Generative AI is a plague on the creative industries and on the environment. That’s it. That’s the introduction.
Let’s start with the environment: generative AI uses an absolute tonne of water due to energy-intensive cooling needs which isn’t brilliant for water sustainability and water scarcity. Of course, generative AI also uses a lot of electricity with data centre consumption estimated to be at 1,050 terrawats by 2026, placing their electricity use between Japan and Russia. Consider that for a moment: these data centres will use power closer to the whole of countries like Japan and Russia. I’m not an expert on the environment but none of this can be good for a planet where climate change is a pressing issue, threatening to destroy the world.
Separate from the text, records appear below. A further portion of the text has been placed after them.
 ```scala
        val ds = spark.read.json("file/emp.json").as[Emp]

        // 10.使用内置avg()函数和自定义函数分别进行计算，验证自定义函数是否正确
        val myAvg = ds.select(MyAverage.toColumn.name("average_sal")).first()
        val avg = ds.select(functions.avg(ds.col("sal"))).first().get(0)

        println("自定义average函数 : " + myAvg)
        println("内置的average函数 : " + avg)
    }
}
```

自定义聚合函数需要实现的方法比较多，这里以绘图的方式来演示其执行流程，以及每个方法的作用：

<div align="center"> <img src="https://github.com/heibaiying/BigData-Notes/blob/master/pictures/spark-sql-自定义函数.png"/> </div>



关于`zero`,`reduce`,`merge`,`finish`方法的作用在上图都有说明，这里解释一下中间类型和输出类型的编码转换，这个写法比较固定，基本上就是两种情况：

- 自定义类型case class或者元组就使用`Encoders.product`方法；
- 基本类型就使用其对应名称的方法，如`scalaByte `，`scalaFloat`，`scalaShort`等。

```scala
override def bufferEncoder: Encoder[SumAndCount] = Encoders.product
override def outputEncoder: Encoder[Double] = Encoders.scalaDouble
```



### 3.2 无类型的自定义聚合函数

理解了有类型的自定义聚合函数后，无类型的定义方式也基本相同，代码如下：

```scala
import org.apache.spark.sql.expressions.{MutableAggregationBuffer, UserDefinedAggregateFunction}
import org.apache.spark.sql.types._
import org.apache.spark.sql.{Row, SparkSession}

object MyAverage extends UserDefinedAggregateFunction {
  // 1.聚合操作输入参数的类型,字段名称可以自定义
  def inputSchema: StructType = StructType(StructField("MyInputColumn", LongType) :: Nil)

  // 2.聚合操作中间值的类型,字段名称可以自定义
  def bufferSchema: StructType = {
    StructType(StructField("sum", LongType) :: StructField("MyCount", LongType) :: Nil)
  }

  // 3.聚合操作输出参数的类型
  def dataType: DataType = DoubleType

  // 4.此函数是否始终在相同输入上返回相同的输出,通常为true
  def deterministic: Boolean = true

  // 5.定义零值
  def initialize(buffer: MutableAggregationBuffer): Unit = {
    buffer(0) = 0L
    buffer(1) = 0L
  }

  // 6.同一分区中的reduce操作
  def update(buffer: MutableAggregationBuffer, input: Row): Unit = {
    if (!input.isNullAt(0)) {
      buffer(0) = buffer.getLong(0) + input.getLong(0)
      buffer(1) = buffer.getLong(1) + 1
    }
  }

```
The environmental impact of generative AI should be enough to put anyone off using it but just in case that’s not enough: generative AI is incredibly unethical. Generative AI in art and creative writing is built on theft. The programmes that were trained to create the images and books that are currently spamming the stratosphere were trained on work by artists and writers respectively who were not compensated for their work nor asked for their consent. This came to a zenith recently with the revelation revealed by The Atlantic that Meta used books pirated by LibGen to train its AI. Again, the writers were not consulted let alone paid for the use of their work, breaching many interntional copyright laws. How is any of this okay with people who use generative AI? Why would you want to use programmes built on the unpaid labour of artists/writers?
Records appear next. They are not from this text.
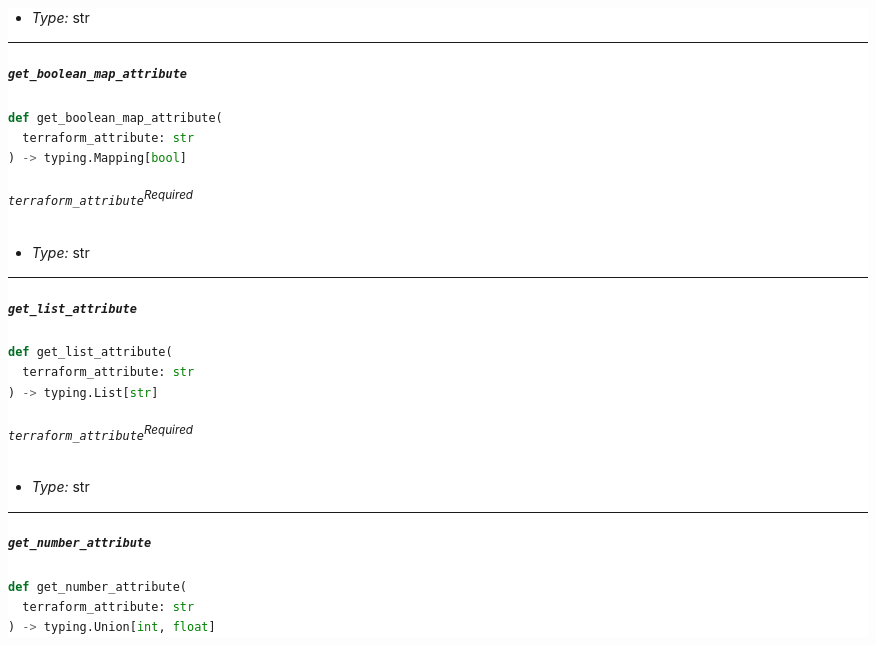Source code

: - *Type:* str

---

##### `get_boolean_map_attribute` <a name="get_boolean_map_attribute" id="rhizo-co-terraform-provider-oci.dataOciAnnouncementsServiceServices.DataOciAnnouncementsServiceServicesFilterOutputReference.getBooleanMapAttribute"></a>

```python
def get_boolean_map_attribute(
  terraform_attribute: str
) -> typing.Mapping[bool]
```

###### `terraform_attribute`<sup>Required</sup> <a name="terraform_attribute" id="rhizo-co-terraform-provider-oci.dataOciAnnouncementsServiceServices.DataOciAnnouncementsServiceServicesFilterOutputReference.getBooleanMapAttribute.parameter.terraformAttribute"></a>

- *Type:* str

---

##### `get_list_attribute` <a name="get_list_attribute" id="rhizo-co-terraform-provider-oci.dataOciAnnouncementsServiceServices.DataOciAnnouncementsServiceServicesFilterOutputReference.getListAttribute"></a>

```python
def get_list_attribute(
  terraform_attribute: str
) -> typing.List[str]
```

###### `terraform_attribute`<sup>Required</sup> <a name="terraform_attribute" id="rhizo-co-terraform-provider-oci.dataOciAnnouncementsServiceServices.DataOciAnnouncementsServiceServicesFilterOutputReference.getListAttribute.parameter.terraformAttribute"></a>

- *Type:* str

---

##### `get_number_attribute` <a name="get_number_attribute" id="rhizo-co-terraform-provider-oci.dataOciAnnouncementsServiceServices.DataOciAnnouncementsServiceServicesFilterOutputReference.getNumberAttribute"></a>

```python
def get_number_attribute(
  terraform_attribute: str
) -> typing.Union[int, float]
```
A hill I’m willing to die on is this: AI art and AI writing is simply terrible. AI art progammes are prolific for not knowing how many fingers people have, and AI writing tools seemingly have the comprehensive skills of a 10 year old trying to sound cleverer than they actually are. I cannot stress this enough: if you are using AI in your work, you’re not a writer or an artist. You’re a theif-enabling person who need to either learn the skills to do it properly or not do it at all. Before you hit me with excuses, here are a few rebuttals.
“I’m *insert neurodivergent diagnosis here*, I need AI.” No, you don’t. I have AuDHD (Autism and ADHD) and I write just fine without AI. My style may not be for everybody but no one’s style is for everyone. It’s not impossible to learn how to do creative writing: it doesn’t require a degree. A lot of what I’ve learnt is from fellow writers through conversations we’ve had. Either learn or don’t do it.
“I only use AI for…” It doesn’t matter: cut it out. You’re still using programmes trained on stolen work to create stuff that isn’t even very good. It’s surely only going to detrimentally affect your work.
“It saves me time.” So, rather than put in the work to create masterpieces of creativity you want to type a couple of prompts into a generator? Good art and good writing takes work, practice, and refinement. A true artist/writer shouldn’t be seeking to save time.
Generative AI should get in the bin, and I won’t be swayed otherwise.